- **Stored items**
===

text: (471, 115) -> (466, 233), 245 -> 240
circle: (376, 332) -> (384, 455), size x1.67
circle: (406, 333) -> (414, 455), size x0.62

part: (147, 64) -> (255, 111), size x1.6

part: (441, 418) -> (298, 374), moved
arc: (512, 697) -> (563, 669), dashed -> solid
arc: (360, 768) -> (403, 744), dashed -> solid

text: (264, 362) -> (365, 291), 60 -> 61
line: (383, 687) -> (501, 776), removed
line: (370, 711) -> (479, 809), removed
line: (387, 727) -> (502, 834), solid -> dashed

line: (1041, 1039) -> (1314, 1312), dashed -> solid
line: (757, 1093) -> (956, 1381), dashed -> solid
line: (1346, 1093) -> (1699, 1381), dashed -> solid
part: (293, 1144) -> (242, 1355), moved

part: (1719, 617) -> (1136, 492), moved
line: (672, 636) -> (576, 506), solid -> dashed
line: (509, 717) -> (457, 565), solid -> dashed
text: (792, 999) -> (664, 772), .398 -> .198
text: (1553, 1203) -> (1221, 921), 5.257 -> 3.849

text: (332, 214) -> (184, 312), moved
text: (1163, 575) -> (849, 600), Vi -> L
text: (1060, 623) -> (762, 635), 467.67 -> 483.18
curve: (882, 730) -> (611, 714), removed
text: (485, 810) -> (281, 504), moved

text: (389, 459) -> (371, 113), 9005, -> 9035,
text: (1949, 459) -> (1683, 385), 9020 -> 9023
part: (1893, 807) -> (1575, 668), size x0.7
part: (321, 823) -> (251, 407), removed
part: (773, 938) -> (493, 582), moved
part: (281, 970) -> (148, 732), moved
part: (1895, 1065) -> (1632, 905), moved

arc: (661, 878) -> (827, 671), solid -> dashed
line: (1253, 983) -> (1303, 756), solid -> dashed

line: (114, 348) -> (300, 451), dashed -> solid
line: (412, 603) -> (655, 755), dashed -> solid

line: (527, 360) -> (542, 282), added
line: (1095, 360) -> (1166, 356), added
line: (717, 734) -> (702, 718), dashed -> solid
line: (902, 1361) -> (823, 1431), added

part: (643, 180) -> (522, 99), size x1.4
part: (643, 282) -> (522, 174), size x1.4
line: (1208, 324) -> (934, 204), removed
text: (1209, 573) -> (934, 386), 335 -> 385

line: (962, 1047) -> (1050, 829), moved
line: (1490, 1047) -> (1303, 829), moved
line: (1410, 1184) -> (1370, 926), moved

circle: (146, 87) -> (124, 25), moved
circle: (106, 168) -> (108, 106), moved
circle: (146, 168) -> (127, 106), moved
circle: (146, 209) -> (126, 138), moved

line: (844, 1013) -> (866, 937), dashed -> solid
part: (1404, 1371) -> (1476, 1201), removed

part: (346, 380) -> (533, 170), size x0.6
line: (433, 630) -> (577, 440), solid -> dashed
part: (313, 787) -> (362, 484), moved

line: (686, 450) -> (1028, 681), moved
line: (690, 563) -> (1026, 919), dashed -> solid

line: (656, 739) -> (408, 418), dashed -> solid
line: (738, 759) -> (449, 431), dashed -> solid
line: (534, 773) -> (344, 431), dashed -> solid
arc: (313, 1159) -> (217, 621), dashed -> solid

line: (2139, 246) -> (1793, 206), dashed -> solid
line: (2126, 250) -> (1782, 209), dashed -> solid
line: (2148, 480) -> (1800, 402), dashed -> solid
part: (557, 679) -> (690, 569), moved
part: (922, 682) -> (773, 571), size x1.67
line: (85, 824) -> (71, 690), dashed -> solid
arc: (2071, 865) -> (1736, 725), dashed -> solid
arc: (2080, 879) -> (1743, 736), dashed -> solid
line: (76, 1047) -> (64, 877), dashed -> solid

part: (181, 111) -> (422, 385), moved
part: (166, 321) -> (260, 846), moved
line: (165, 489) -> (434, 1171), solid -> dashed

===

- **EXERCISE PROMPT**
From the data above, output exactly the lines between the one containing "arc: (360, 768)" and the one containing "arc: (661, 878)", counting both of them.

- **YOUR SOLUTION**
arc: (360, 768) -> (403, 744), dashed -> solid

text: (264, 362) -> (365, 291), 60 -> 61
line: (383, 687) -> (501, 776), removed
line: (370, 711) -> (479, 809), removed
line: (387, 727) -> (502, 834), solid -> dashed

line: (1041, 1039) -> (1314, 1312), dashed -> solid
line: (757, 1093) -> (956, 1381), dashed -> solid
line: (1346, 1093) -> (1699, 1381), dashed -> solid
part: (293, 1144) -> (242, 1355), moved

part: (1719, 617) -> (1136, 492), moved
line: (672, 636) -> (576, 506), solid -> dashed
line: (509, 717) -> (457, 565), solid -> dashed
text: (792, 999) -> (664, 772), .398 -> .198
text: (1553, 1203) -> (1221, 921), 5.257 -> 3.849

text: (332, 214) -> (184, 312), moved
text: (1163, 575) -> (849, 600), Vi -> L
text: (1060, 623) -> (762, 635), 467.67 -> 483.18
curve: (882, 730) -> (611, 714), removed
text: (485, 810) -> (281, 504), moved

text: (389, 459) -> (371, 113), 9005, -> 9035,
text: (1949, 459) -> (1683, 385), 9020 -> 9023
part: (1893, 807) -> (1575, 668), size x0.7
part: (321, 823) -> (251, 407), removed
part: (773, 938) -> (493, 582), moved
part: (281, 970) -> (148, 732), moved
part: (1895, 1065) -> (1632, 905), moved

arc: (661, 878) -> (827, 671), solid -> dashed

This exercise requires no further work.